O Último Ano em Luanda

(Carla ScalaEjcveS) #1

— E quem é que não está?
— Ora, senhor António, tenha calma, não se aflija antes do tempo. Isto
ainda a procissão vai no adro, ninguém sabe o que vai acontecer. Vai ver que
não vai ser preciso ir-se embora. — Ele fitou-a espantado.


— Até me admira, a menina, que tem estudos e conhece gente, achar uma
coisa dessas. — A afirmação saiu-lhe da boca fora com uma sinceridade
brutal e Regina sentiu-se a corar, embaraçada.


— Não — engoliu em seco. — Não, o que eu estou a dizer é que não
devemos entrar em pânico e achar que está tudo perdido.


— Eu não estou em pânico — resmungou ele, como não gostasse da
insinuação dela. — Só que não sou parvo e percebo o que vem aí.

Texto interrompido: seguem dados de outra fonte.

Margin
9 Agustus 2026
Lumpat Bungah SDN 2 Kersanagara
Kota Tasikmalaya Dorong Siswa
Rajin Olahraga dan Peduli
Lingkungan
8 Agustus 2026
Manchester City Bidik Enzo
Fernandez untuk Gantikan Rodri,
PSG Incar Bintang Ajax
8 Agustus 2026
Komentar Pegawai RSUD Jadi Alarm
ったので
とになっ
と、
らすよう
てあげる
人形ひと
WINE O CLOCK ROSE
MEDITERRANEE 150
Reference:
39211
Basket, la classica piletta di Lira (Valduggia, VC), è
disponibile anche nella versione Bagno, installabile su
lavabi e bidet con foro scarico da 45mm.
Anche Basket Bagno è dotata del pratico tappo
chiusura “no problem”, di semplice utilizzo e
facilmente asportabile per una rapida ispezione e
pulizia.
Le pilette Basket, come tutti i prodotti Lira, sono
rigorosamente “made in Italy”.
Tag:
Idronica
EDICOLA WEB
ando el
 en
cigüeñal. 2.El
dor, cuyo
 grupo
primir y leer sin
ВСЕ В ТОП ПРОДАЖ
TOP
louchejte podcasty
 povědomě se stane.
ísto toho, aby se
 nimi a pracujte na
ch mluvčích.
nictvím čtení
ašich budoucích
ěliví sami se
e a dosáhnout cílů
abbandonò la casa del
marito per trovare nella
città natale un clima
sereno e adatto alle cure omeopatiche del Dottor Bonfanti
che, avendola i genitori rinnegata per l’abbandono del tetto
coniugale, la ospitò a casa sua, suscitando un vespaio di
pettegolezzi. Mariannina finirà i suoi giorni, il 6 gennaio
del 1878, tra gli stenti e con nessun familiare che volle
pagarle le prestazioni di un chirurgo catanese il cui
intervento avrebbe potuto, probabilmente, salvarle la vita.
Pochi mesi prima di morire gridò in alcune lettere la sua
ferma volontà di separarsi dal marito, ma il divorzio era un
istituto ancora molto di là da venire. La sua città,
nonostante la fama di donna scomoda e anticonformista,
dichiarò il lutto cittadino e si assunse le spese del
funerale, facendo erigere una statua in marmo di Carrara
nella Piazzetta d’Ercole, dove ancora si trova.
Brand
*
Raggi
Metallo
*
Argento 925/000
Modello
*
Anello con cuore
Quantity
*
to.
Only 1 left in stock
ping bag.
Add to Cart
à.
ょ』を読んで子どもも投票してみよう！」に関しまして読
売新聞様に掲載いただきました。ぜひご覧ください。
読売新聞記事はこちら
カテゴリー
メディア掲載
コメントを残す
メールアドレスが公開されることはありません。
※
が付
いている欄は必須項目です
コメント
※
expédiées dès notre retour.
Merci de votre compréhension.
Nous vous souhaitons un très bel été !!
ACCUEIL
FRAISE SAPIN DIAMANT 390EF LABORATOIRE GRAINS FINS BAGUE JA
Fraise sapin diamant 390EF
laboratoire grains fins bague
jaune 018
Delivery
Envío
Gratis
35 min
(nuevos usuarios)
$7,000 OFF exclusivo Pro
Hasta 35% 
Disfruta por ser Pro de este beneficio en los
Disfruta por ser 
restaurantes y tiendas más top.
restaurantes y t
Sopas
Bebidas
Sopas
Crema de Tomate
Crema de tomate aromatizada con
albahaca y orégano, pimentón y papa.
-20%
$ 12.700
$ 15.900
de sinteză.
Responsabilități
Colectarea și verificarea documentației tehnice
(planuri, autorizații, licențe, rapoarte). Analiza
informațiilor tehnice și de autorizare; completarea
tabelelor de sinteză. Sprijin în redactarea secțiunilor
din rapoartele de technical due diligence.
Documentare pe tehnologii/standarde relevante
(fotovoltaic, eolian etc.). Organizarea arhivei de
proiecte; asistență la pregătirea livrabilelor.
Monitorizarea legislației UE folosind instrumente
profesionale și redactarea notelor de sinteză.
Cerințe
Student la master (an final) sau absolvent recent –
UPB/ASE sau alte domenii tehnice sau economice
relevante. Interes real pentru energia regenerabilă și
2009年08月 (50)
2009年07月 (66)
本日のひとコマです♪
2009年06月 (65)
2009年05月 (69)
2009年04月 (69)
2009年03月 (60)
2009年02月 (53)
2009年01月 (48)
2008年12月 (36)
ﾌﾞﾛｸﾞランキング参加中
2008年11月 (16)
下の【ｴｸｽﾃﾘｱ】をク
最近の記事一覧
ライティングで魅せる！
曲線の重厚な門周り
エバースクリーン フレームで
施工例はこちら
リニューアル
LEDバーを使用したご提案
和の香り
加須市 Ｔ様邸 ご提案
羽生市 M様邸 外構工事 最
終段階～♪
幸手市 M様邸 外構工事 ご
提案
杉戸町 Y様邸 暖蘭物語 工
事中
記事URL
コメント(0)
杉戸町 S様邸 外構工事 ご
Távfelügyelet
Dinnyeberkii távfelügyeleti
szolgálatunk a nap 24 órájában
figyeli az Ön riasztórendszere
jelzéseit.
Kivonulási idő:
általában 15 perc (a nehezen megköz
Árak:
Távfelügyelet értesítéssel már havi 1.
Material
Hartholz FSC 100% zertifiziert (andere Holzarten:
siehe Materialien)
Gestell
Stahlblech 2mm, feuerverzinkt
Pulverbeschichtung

Ou a
menina acredita que os pretos vão ficar quietinhos no seu lugar? Não tarda,
temos os turras todos a passearem-se pelas ruas de Luanda e eu é que não vou
estar cá para os receber.


Regina remeteu-se ao silêncio, esperou pelo saco com as compras, pagou,
disse boa noite, agarrou em André pela mão e saiu a pensar que era bem feito,
para aprender a ficar calada. Quisera dizer ao homem umas quantas palavras
de confiança e acabara a armar-se em condescendente. Lixei-me, pensou,
envergonhada e mais deprimida do que nunca. Quem me dera que o Nuno
estivesse aqui.
Uma lágrima rolou-lhe pela cara abaixo e ela apressou-se a
limpá-la para o filho não ver. Onde é que ele estará? Porque é que não voltou
hoje, como tinha prometido?


1    Movimento  Popular para    a   Libertação  de  Angola.